International Business Machines shares plunged more than 20% in premarket trading Tuesday after preliminary second-quarter results missed Wall Street expectations, with IBM blaming a sudden shift in customer spending toward servers, storage and memory chips as companies raced to secure scarce hardware.
IBM reported adjusted earnings of $2.93 a share on revenue of $17.2 billion, according to CNBC. Analysts had expected adjusted earnings of $3.01 a share and $17.86 billion in revenue, leaving the technology company short of forecasts on both closely watched measures.

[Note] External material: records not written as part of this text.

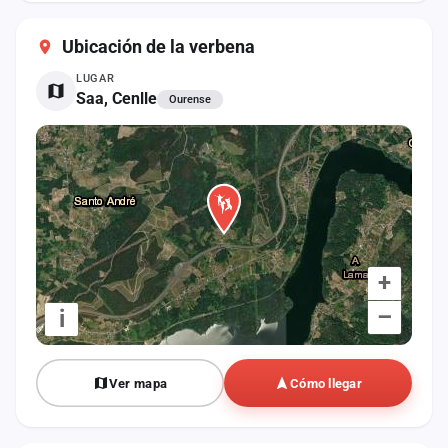
cuenta
Ubicación de la verbena
Administración
LUGAR
Saa, Cenlle
Ourense
Contacto
+
–
i
Ver mapa
Cómo llegar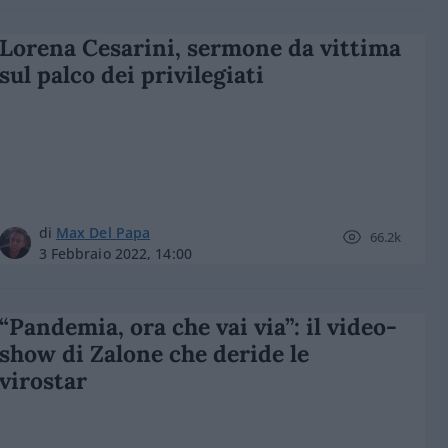
Lorena Cesarini, sermone da vittima
sul palco dei privilegiati
di
Max Del Papa
66.2k
3 Febbraio 2022, 14:00
“Pandemia, ora che vai via”: il video-
show di Zalone che deride le
virostar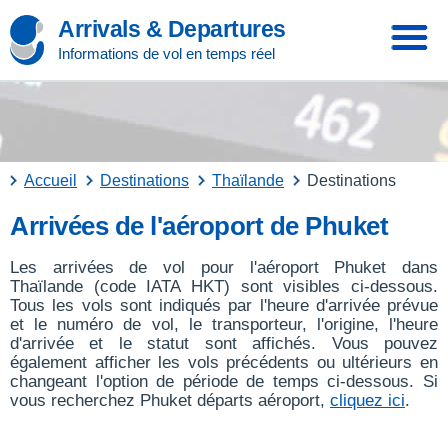
Arrivals & Departures
Informations de vol en temps réel
Accueil
Destinations
Thaïlande
Destinations
Arrivées de l'aéroport de Phuket
Les arrivées de vol pour l'aéroport Phuket dans
Thaïlande (code IATA HKT) sont visibles ci-dessous.
Tous les vols sont indiqués par l'heure d'arrivée prévue
et le numéro de vol, le transporteur, l'origine, l'heure
d'arrivée et le statut sont affichés. Vous pouvez
également afficher les vols précédents ou ultérieurs en
changeant l'option de période de temps ci-dessous. Si
vous recherchez Phuket départs aéroport,
cliquez ici
.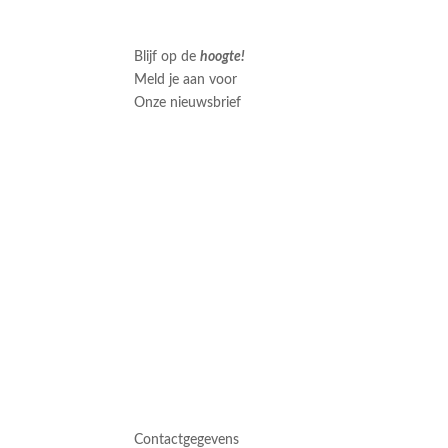
Blijf op de
hoogte!
Meld je aan voor
Onze nieuwsbrief
Contactgegevens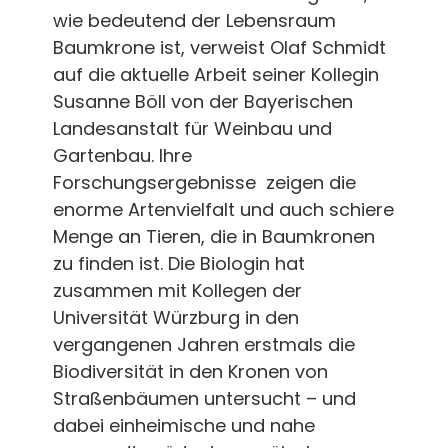
wie bedeutend der Lebensraum
Baumkrone ist, verweist Olaf Schmidt
auf die aktuelle Arbeit seiner Kollegin
Susanne Böll von der Bayerischen
Landesanstalt für Weinbau und
Gartenbau. Ihre
Forschungsergebnisse zeigen die
enorme Artenvielfalt und auch schiere
Menge an Tieren, die in Baumkronen
zu finden ist. Die Biologin hat
zusammen mit Kollegen der
Universität Würzburg in den
vergangenen Jahren erstmals die
Biodiversität in den Kronen von
Straßenbäumen untersucht – und
dabei einheimische und nahe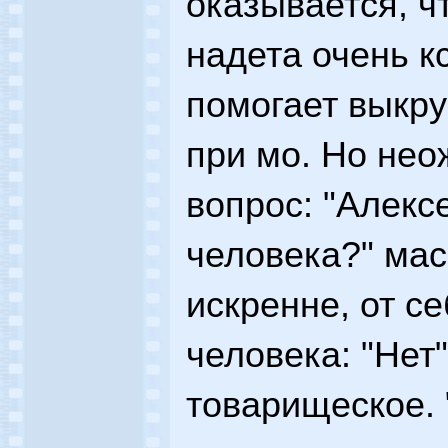
оказывается, ч
надета очень к
помогает выкру
при мо. Но не
вопрос: "Алекс
человека?" мас
искренне, от се
человека: "Нет"
товарищеское. 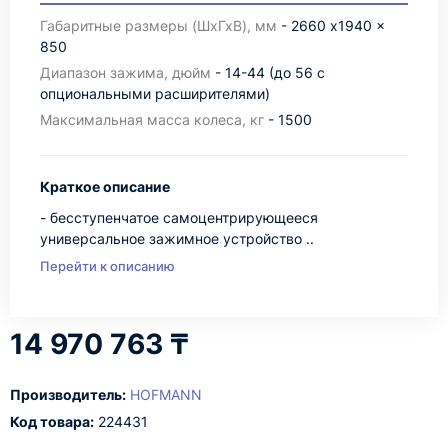
Габаритные размеры (ШхГхВ), мм
- 2660 x1940 x
850
Диапазон зажима, дюйм
- 14-44 (до 56 с
опциональными расширителями)
Максимальная масса колеса, кг
- 1500
Краткое описание
- бесступенчатое самоцентрирующееся
универсальное зажимное устройство ..
Перейти к описанию
14 970 763 ₸
Производитель:
HOFMANN
Код товара:
224431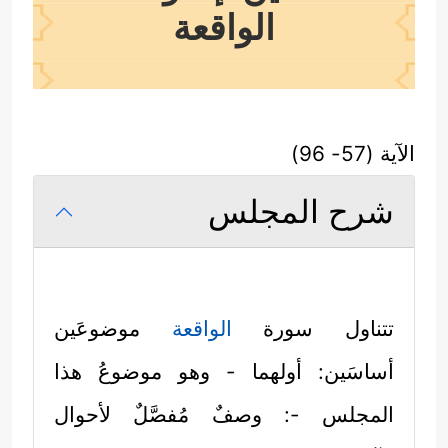
الواقعة
الآية (57- 96)
شرح المجلس
تتناول سورة
الواقعة
موضوعَين
أساسَين: أولهما - وهو موضوعُ هذا
المجلس -: وصفٌ مُفصَّلٌ لأحوال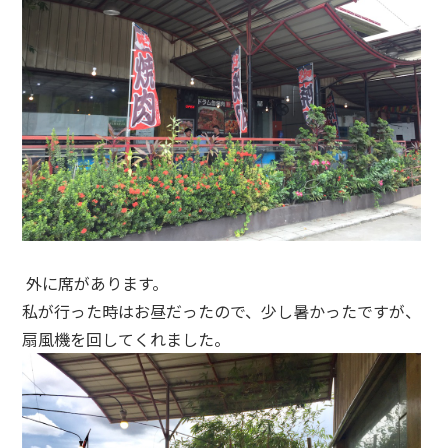
外に席があります。
私が行った時はお昼だったので、少し暑かったですが、
扇風機を回してくれました。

The scale of the stock selloff reflected more than a routine quarterly miss. IBM Chief Executive Arvind Krishna said customers changed their capital-spending priorities late in the quarter, redirecting money from software purchases toward physical infrastructure as concerns about supply and future prices intensified.

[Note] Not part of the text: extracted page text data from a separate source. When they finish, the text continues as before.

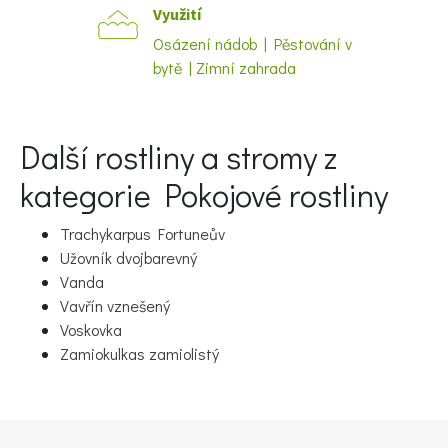
Využití
Naše krásná zahrada
Osázení nádob | Pěstování v
bytě | Zimní zahrada
Další rostliny a stromy z
kategorie Pokojové rostliny
Trachykarpus Fortuneův
Užovník dvojbarevný
Vanda
Vavřín vznešený
Voskovka
Zamiokulkas zamiolistý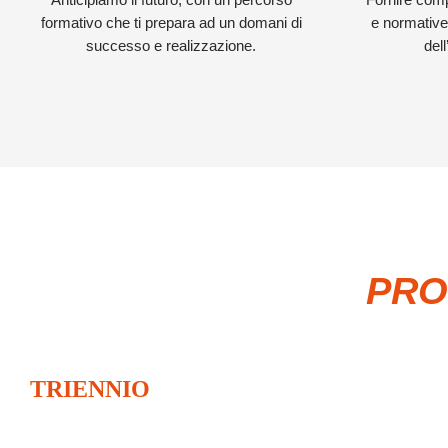
formativo che ti prepara ad un domani di
e normative
successo e realizzazione.
dell
PRO
TRIENNIO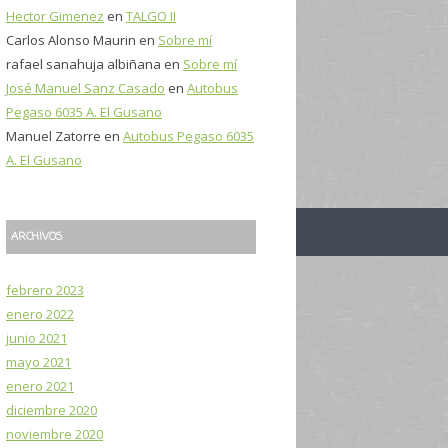
Hector Gimenez
en
TALGO II
:
Carlos Alonso Maurin
en
Sobre mí
rafael sanahuja albiñana
en
Sobre mí
José Manuel Sanz Casado
en
Autobus
Pegaso 6035 A. El Gusano
Manuel Zatorre
en
Autobus Pegaso 6035
A. El Gusano
ARCHIVOS
febrero 2023
enero 2022
junio 2021
mayo 2021
enero 2021
diciembre 2020
noviembre 2020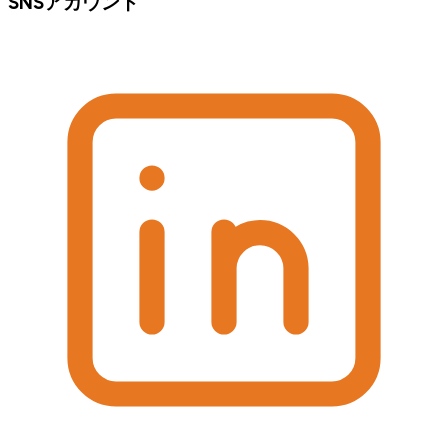
SNSアカウント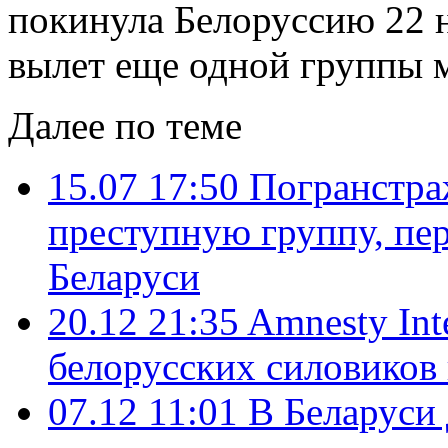
покинула Белоруссию 22 н
вылет еще одной группы 
Далее по теме
15.07 17:50
Погранстра
преступную группу, пе
Беларуси
20.12 21:35
Amnesty Int
белорусских силовиков
07.12 11:01
В Беларуси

"In the last few weeks of June, we saw clients shift their quarterly capex spend toward servers, storage, and memory purchases to secure supply-constrained infrastructure ahead of expected price increases," Krishna said in a letter to investors.
The spending shift underscores how pressure in the technology hardware market is beginning to reshape corporate budgets. Memory chips and other infrastructure have become increasingly important as companies expand computing capacity, forcing technology executives to decide which investments can be delayed and which equipment must be secured immediately.
Krishna said IBM had prepared for some disruption related to supply chains but underestimated how aggressively customers would reorder their spending plans.
The company "anticipated some supply chain related impact in our expectations, we did not anticipate the magnitude of the capex reprioritization," Krishna said.
IBM's chief executive also acknowledged that the company failed to respond quickly enough as conditions changed. Rather than placing the blame entirely on customers or external pressures, Krishna said execution problems inside IBM contributed directly to the quarterly shortfall.
"These conditions require our teams to execute perfectly, and this quarter we faltered. We did not adapt and move quickly enough, and numerous large deals failed to close on the timelines we expected, driving the majority of our shortfall," Krishna said.
The failure to complete large transactions on schedule is particularly significant for IBM, where the timing of enterprise deals can have an outsized effect on quarterly revenue. Krishna's comments suggest that changing customer priorities were compounded by IBM's inability to adjust its sales process quickly enough to protect expected closings.